Tolbert filed suit against the Defendants pursuant to 42 U.S.C. § 1983 and under Pennsylvania state law. He brought this action due to the medical care (or lack thereof) he received while incarcerated after facial surgery. Tolbert fell in the prison infirmary several days after that surgery. Tolbert asserted he received inadequate medical care immediately following this fall.

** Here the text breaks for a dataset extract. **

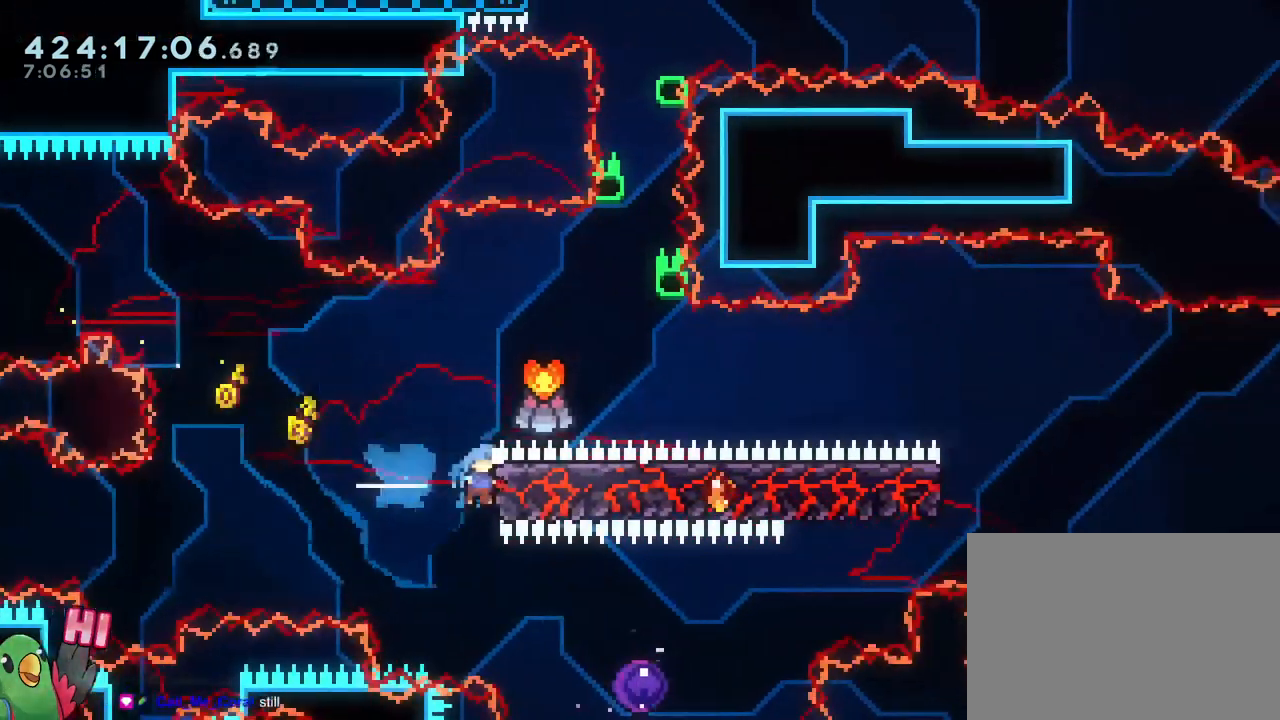
{"buttons": [], "left_stick": "right", "right_stick": "center", "events": []}
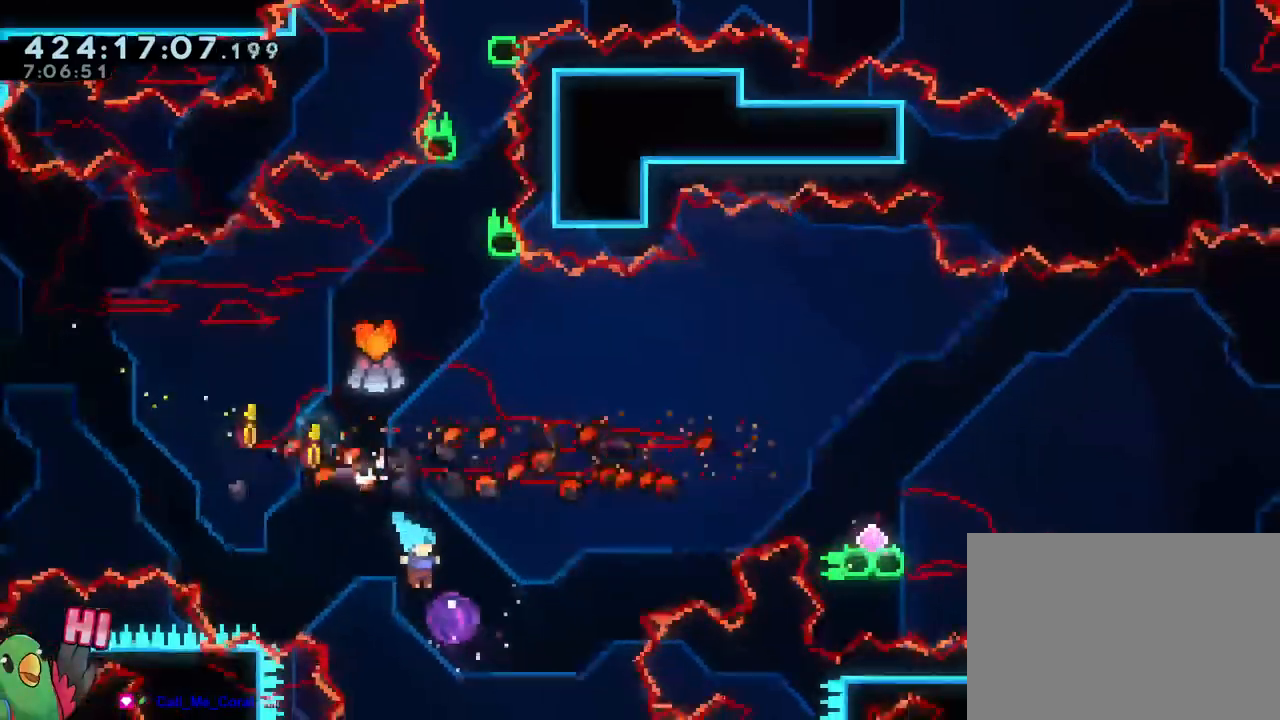
{"buttons": [], "left_stick": "center", "right_stick": "center", "events": [[200, "left_stick", "center"]]}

He further claimed that the inadequate care he received was retaliatory because he had previously refused Tylenol from Lewis earlier in the day. Finally, he asserted that he should have seen a neurologist after his facial surgery as recommended by his surgeon.
The District Court determined that all of Tolbert's claims against Sipple were unexhausted along with his claims against Wiener related to the fall. The District Court further determined that there were no material issues of fact remaining with respect to Tolbert's other federal claims. Finally, the District Court granted summary judgment in favor of Defendants on Tolbert's medical malpractice claims because he failed to come forward with expert testimony to support those claims. Tolbert timely appealed and has filed a motion for appointment of counsel.
II.
We have jurisdiction pursuant to 28 U.S.C. § 1291 and review the District Court's grant of a motion for summary judgment de novo. See Dondero v. Lower Milford Twp., 5 F.4th 355, 358 (3d Cir. 2021). Summary judgment is appropriate "if the movant shows that there is no genuine dispute as to any material fact and the movant is entitled to judgment as a matter of law." Fed.R.Civ.P. 56(a). This Court may summarily affirm if the appeal fails to present a substantial question. See 3d Cir. L.A.R. 27.4; I.O.P. 10.6.
III.
A. Exhaustion
First, Tolbert failed to exhaust available administrative remedies on one claim related to Sipple. To properly exhaust a claim under the Prison Litigation Reform Act (PLRA), an inmate is required to complete the administrative review process by complying with the procedural rules established by the prison. See Jones v. Bock, 549 U.S. 199, 218 (2007). Tolbert failed to properly name Sipple in his grievance related to his fall such that the claims against her on that issue were unexhausted. See Spruill v. Gillis, 372 F.3d 218, 234 (3d Cir. 2004).
However, we conclude that Tolbert did exhaust his claims against Wiener related to his fall and against Sipple related to the lack of a neurology referral. The response to Tolbert's fall grievance indicates Wiener's involvement in this incident including that he was notified of Tolbert's status, made no further orders and that Wiener advised the nurses he would assess Tolbert later that day. See id. Additionally, grievance # 842940 named Sipple and was related to the lack of a neurology consult. Nevertheless, for the reasons discussed infra, we conclude that the Defendants were entitled to summary judgment.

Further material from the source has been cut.